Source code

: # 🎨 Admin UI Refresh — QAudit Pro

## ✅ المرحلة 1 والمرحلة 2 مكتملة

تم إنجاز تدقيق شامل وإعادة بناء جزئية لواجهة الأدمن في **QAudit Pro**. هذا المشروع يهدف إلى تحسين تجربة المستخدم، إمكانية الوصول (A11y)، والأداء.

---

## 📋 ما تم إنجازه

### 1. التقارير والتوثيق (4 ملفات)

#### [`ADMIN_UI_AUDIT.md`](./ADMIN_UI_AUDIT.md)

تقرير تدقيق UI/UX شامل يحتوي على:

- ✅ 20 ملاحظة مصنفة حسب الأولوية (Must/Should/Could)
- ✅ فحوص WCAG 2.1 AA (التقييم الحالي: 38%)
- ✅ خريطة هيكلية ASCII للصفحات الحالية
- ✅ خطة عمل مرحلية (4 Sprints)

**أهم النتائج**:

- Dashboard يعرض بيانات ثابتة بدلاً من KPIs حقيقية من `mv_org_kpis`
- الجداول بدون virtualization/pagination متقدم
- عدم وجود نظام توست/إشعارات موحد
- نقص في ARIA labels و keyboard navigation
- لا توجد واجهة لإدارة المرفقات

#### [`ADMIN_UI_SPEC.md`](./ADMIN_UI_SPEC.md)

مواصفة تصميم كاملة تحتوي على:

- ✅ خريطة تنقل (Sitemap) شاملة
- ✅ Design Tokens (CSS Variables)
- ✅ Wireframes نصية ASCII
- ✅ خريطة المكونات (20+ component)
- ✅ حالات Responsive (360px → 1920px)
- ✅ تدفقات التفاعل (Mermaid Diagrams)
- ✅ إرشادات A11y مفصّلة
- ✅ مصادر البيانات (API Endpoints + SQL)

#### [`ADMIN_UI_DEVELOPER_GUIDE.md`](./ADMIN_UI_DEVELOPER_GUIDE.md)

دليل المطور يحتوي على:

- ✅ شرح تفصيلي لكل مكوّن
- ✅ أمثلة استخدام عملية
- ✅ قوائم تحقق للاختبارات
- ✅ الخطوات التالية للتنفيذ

· · · · · · ·

THE PROBLEM
Render the lines of the items above as one numbered list, omitting blank lines.

RESPONSE TO THIS TASK
1. Source code
2. : # 🎨 Admin UI Refresh — QAudit Pro
3. ## ✅ المرحلة 1 والمرحلة 2 مكتملة
4. تم إنجاز تدقيق شامل وإعادة بناء جزئية لواجهة الأدمن في **QAudit Pro**. هذا المشروع يهدف إلى تحسين تجربة المستخدم، إمكانية الوصول (A11y)، والأداء.
5. ---
6. ## 📋 ما تم إنجازه
7. ### 1. التقارير والتوثيق (4 ملفات)
8. #### [`ADMIN_UI_AUDIT.md`](./ADMIN_UI_AUDIT.md)
9. تقرير تدقيق UI/UX شامل يحتوي على:
10. - ✅ 20 ملاحظة مصنفة حسب الأولوية (Must/Should/Could)
11. - ✅ فحوص WCAG 2.1 AA (التقييم الحالي: 38%)
12. - ✅ خريطة هيكلية ASCII للصفحات الحالية
13. - ✅ خطة عمل مرحلية (4 Sprints)
14. **أهم النتائج**:
15. - Dashboard يعرض بيانات ثابتة بدلاً من KPIs حقيقية من `mv_org_kpis`
16. - الجداول بدون virtualization/pagination متقدم
17. - عدم وجود نظام توست/إشعارات موحد
18. - نقص في ARIA labels و keyboard navigation
19. - لا توجد واجهة لإدارة المرفقات
20. #### [`ADMIN_UI_SPEC.md`](./ADMIN_UI_SPEC.md)
21. مواصفة تصميم كاملة تحتوي على:
22. - ✅ خريطة تنقل (Sitemap) شاملة
23. - ✅ Design Tokens (CSS Variables)
24. - ✅ Wireframes نصية ASCII
25. - ✅ خريطة المكونات (20+ component)
26. - ✅ حالات Responsive (360px → 1920px)
27. - ✅ تدفقات التفاعل (Mermaid Diagrams)
28. - ✅ إرشادات A11y مفصّلة
29. - ✅ مصادر البيانات (API Endpoints + SQL)
30. #### [`ADMIN_UI_DEVELOPER_GUIDE.md`](./ADMIN_UI_DEVELOPER_GUIDE.md)
31. دليل المطور يحتوي على:
32. - ✅ شرح تفصيلي لكل مكوّن
33. - ✅ أمثلة استخدام عملية
34. - ✅ قوائم تحقق للاختبارات
35. - ✅ الخطوات التالية للتنفيذ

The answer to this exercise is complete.